Mays Business School Professor Is Texas A&M’s Most-Cited On Google Scholar
The Texas A&M University faculty member most cited on Google Scholar is Mays Business School University Distinguished Professor of Marketing Leonard Berry.
Google Scholar lists Berry with 201,835 citations to date. He is followed by Michael Hitt, university distinguished professor emeritus from the Department of Management at Mays, with 110,295, and Othmane Bouhali, a physicist and director of research computing at Texas A&M University at Qatar, with 102,210. The average for Texas A&M’s 10 most-cited scholars on Google Scholar is 81,125.
About 5,500 scholars — faculty, doctoral students and post-doctoral students at the College Station campus and branch campuses in Galveston and Qatar — have at least one citation on Google Scholar.
Berry said he learned of the ranking when his department head made the announcement during a meeting.
“I was surprised,” Berry said. “I have served on committees for the most prestigious awards at Texas A&M, and always came away filled with awe at what the nominees had accomplished. I was sure it couldn’t be true.”
Berry is a regents professor and holds the M.B. Zale Chair in Retailing and Marketing Leadership. He also is a presidential professor for teaching excellence at Texas A&M and a senior fellow of the Institute for Healthcare Improvement in Boston, where he studies ways services for cancer patients and their families could be improved.
He is the author of 10 acclaimed scholarly books and is only the second person to receive all four major awards in the marketing profession.
Berry, who joined the Texas A&M faculty in 1982 as founder of the Center for Retailing Studies in the Mays Business School, for which he also served as director through 2000, is a pioneer in the field of services marketing.
“When I came to Texas A&M, my discipline did not distinguish between the marketing of goods and services,” Berry said. “Our team at Texas A&M was the first to conceptualize and measure service quality as part of a small handful of scholars around the world determined to create the new field of services marketing.”

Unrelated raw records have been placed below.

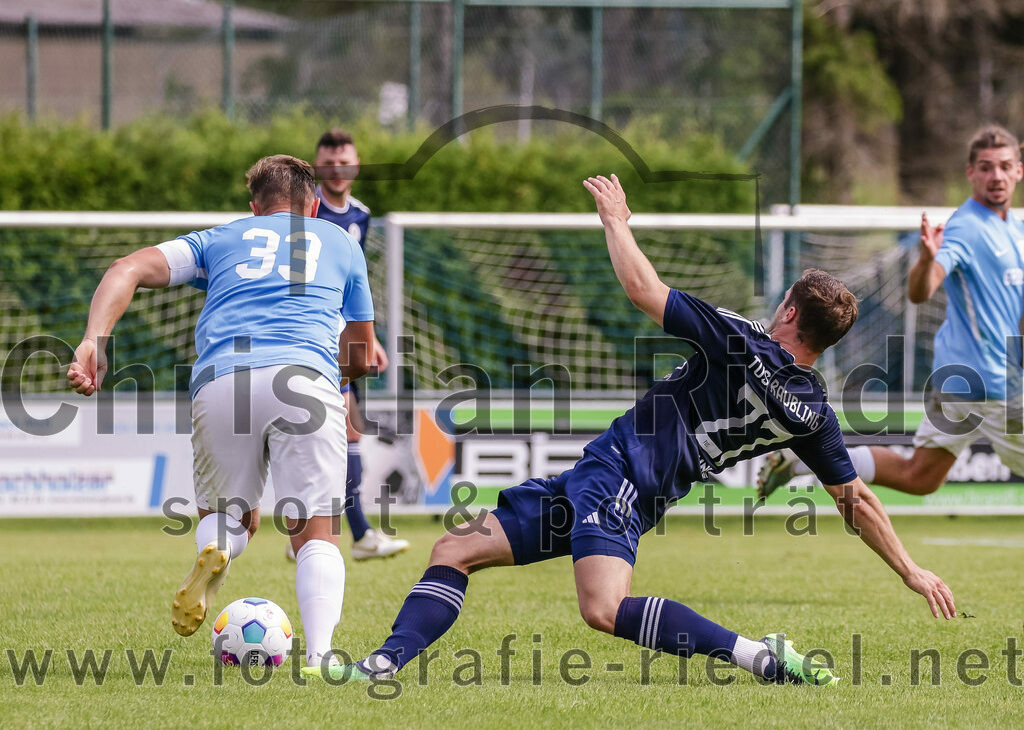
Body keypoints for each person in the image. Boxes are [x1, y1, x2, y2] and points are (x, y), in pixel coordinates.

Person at [302, 174, 956, 687]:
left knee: (604, 610)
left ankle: (759, 656)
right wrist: (910, 569)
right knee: (455, 549)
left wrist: (615, 221)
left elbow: (644, 288)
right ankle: (382, 664)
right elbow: (855, 499)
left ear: (788, 310)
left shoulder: (739, 343)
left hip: (620, 481)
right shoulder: (812, 409)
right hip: (612, 482)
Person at [67, 155, 376, 667]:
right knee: (313, 532)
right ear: (316, 206)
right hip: (305, 377)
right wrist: (336, 378)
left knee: (230, 518)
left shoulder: (220, 238)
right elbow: (363, 354)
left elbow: (127, 268)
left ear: (255, 209)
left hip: (222, 379)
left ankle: (221, 549)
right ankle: (321, 657)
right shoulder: (342, 241)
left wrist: (92, 341)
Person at [759, 124, 1024, 500]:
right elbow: (922, 289)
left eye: (1004, 165)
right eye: (985, 167)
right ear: (970, 173)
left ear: (1019, 170)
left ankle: (801, 461)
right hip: (989, 384)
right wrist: (927, 259)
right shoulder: (967, 228)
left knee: (919, 477)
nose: (995, 175)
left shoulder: (1016, 230)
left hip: (960, 378)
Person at [295, 127, 408, 561]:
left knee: (346, 431)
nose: (337, 170)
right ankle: (353, 534)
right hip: (315, 336)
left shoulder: (360, 215)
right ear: (317, 166)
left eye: (345, 162)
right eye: (329, 163)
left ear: (355, 166)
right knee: (342, 430)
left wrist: (369, 337)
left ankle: (332, 532)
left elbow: (355, 283)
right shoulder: (306, 212)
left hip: (345, 337)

Berry said support from his colleagues at Texas A&M was key to the team’s success.
“The work A. Parasuraman and Valarie Zeithaml and I conducted made us outliers, but that was okay,” Berry said. “The marketing faculty supported us as we helped launch this brand-new discipline. I’m not sure that would have been the case at other research universities.”

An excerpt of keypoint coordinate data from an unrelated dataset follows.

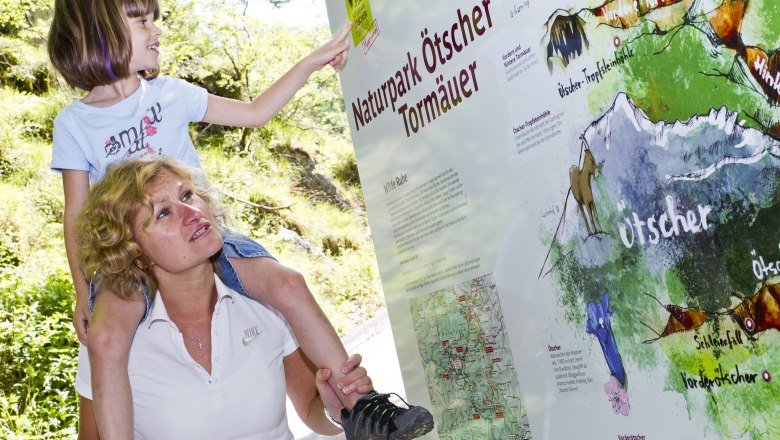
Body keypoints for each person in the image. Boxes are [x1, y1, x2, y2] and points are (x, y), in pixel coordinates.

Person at [46, 0, 434, 438]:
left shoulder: (172, 93)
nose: (156, 30)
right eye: (141, 21)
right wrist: (84, 292)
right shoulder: (74, 123)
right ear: (98, 31)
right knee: (103, 340)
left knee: (288, 283)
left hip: (207, 236)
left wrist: (309, 63)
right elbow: (75, 215)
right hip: (129, 258)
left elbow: (254, 113)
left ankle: (363, 408)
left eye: (155, 19)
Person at [74, 157, 374, 439]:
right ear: (134, 253)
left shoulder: (266, 304)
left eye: (188, 195)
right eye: (163, 212)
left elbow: (311, 408)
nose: (193, 213)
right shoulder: (116, 343)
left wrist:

A sabbatical at the Mayo Clinic in 2001-02 led Berry to study ways to improve quality in the field of healthcare.
“Getting out of my comfort zone of studying commercial services gave me a new perspective on what patients really need,” he said. “I returned to Texas A&M fiercely determined to tackle those problems.”

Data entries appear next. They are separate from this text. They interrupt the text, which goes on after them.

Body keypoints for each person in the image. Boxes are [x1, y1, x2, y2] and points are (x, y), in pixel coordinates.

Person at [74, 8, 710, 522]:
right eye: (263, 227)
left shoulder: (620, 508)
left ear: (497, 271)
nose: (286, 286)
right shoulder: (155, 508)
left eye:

Since then, Berry says his professional focus has been simple: “healthcare is a service we all need; let’s make it better.”
Berry says that in addition to support from colleagues at Texas A&M, his passion for working on big, real-world problems with experts in other fields contributed to his Google Scholar success.
“Publishing in peer-reviewed academic is hard work, so you might as well work on important problems,” he said. “We should be tackling all of society’s problems from all different scientific perspectives and areas of expertise. And if you’re lucky enough to be one of the first to study that problem in a new way, then your work will be cited.”
Berry also says he has sought to improve his writing skills throughout his many decades as a professor.
“People are more likely to read your work if it is well written,” he said. “That is a lesson I have shared with my co-authors, which include every single one of my doctoral students. I typically collaborate with physicians on articles for medical journals, and I have learned so much from these brilliant clinicians. My citation count is a tribute I share with my collaborators.”
Berry says that if he were just starting out in academia today, he still would focus on the basics of producing quality work in a high-impact area instead of chasing metrics.
“I would advise anyone that if they work hard to do something creative and new and useful, the metrics will follow,” he said. “That has been my guiding north star all along.”